### What to work on
Write out each record in full and exactly as given. Skip any pictures.

*** Opening of Data for this exercise ***

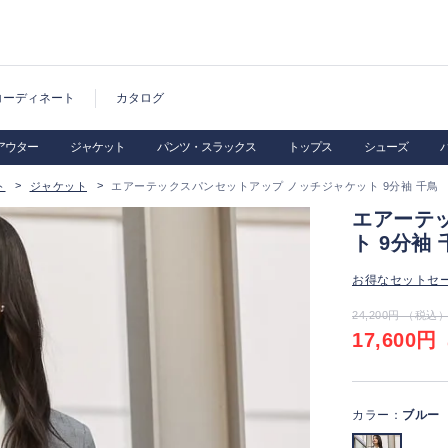
コーディネート
カタログ
アウター
ジャケット
パンツ・スラックス
トップス
シューズ
ト
ジャケット
エアーテックスパンセットアップ ノッチジャケット 9分袖 千鳥
エアーテ
ト 9分袖 
お得なセットセ
24,200円 （税込
17,600円
（
カラー：
ブルー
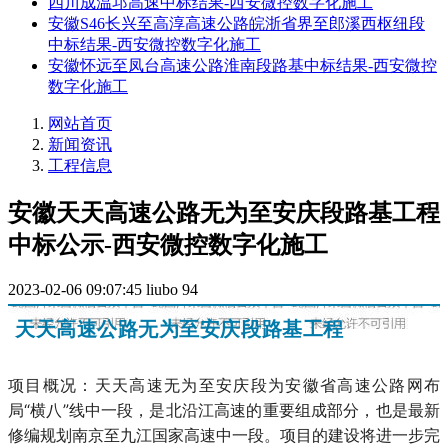
四川成温邛高速中标结果-西安微控数字化施工
安徽S46长兴至高淳高速公路皖浙省界至郎溪西枢纽段
中标结果-西安微控数字化施工
安徽怀远至凤台高速公路淮南段路基中标结果-西安微控
数字化施工
网站首页
新闻资讯
工程信息
安徽天天高速公路无为至安庆段路基工程
中标公示-西安微控数字化施工
2023-02-06 09:07:45
liubo
94
天天高速公路无为至安庆段路基工程
项目概况：天天高速无为至安庆段为安徽省高速公路网布
局“横八”线中一段，是北沿江高速的重要组成部分，也是最新
修编规划南京至九江国家高速中一
段。项目的建设将进一步完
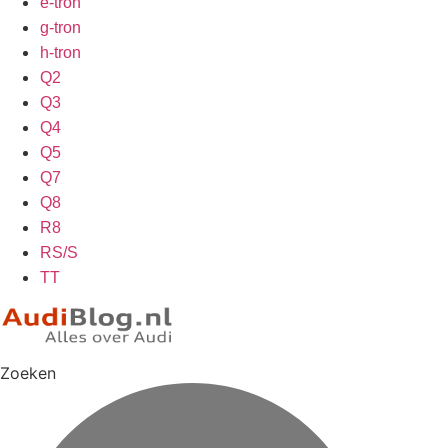
e-tron
g-tron
h-tron
Q2
Q3
Q4
Q5
Q7
Q8
R8
RS/S
TT
Zoeken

*** Close of Data for this exercise ***

### Response
コーディネート
カタログ
アウター
ジャケット
パンツ・スラックス
トップス
シューズ
ト
ジャケット
エアーテックスパンセットアップ ノッチジャケット 9分袖 千鳥
エアーテ
ト 9分袖 
お得なセットセ
24,200円 （税込
17,600円
（
カラー：
ブルー
四川成温邛高速中标结果-西安微控数字化施工
安徽S46长兴至高淳高速公路皖浙省界至郎溪西枢纽段
中标结果-西安微控数字化施工
安徽怀远至凤台高速公路淮南段路基中标结果-西安微控
数字化施工
网站首页
新闻资讯
工程信息
安徽天天高速公路无为至安庆段路基工程
中标公示-西安微控数字化施工
2023-02-06 09:07:45
liubo
94
天天高速公路无为至安庆段路基工程
项目概况：天天高速无为至安庆段为安徽省高速公路网布
局“横八”线中一段，是北沿江高速的重要组成部分，也是最新
修编规划南京至九江国家高速中一
段。项目的建设将进一步完
e-tron
g-tron
h-tron
Q2
Q3
Q4
Q5
Q7
Q8
R8
RS/S
TT
Zoeken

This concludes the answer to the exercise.